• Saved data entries

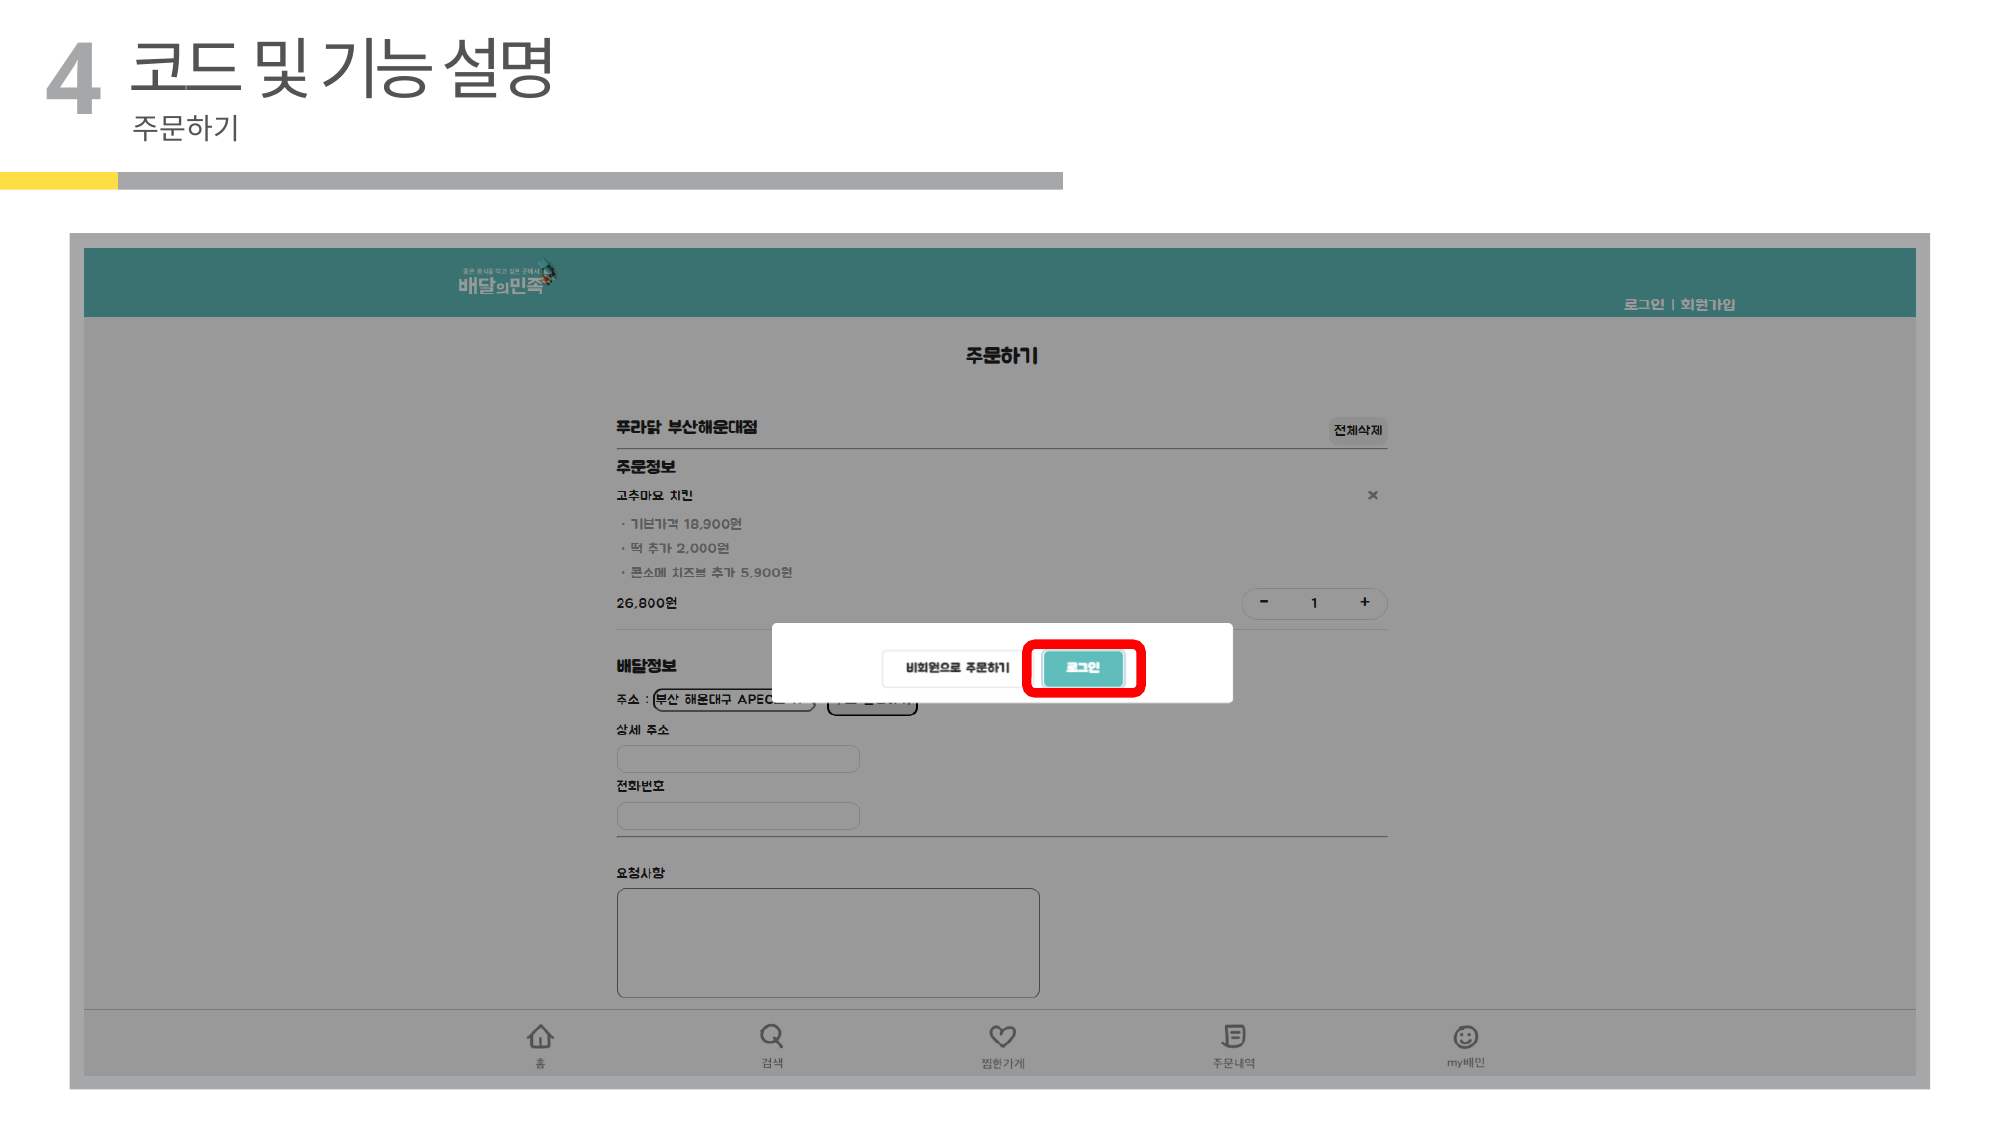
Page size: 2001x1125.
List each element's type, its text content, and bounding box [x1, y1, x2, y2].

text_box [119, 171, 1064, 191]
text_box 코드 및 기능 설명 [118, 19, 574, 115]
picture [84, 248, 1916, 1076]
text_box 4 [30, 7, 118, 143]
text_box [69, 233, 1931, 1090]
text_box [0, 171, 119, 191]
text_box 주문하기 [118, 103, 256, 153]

• Work to complete
Starting at the line that contains "List each element's", quote each remaining line of the entries above, unchanged.

• Problem solution
List each element's type, its text content, and bounding box [x1, y1, x2, y2].

text_box [119, 171, 1064, 191]
text_box 코드 및 기능 설명 [118, 19, 574, 115]
picture [84, 248, 1916, 1076]
text_box 4 [30, 7, 118, 143]
text_box [69, 233, 1931, 1090]
text_box [0, 171, 119, 191]
text_box 주문하기 [118, 103, 256, 153]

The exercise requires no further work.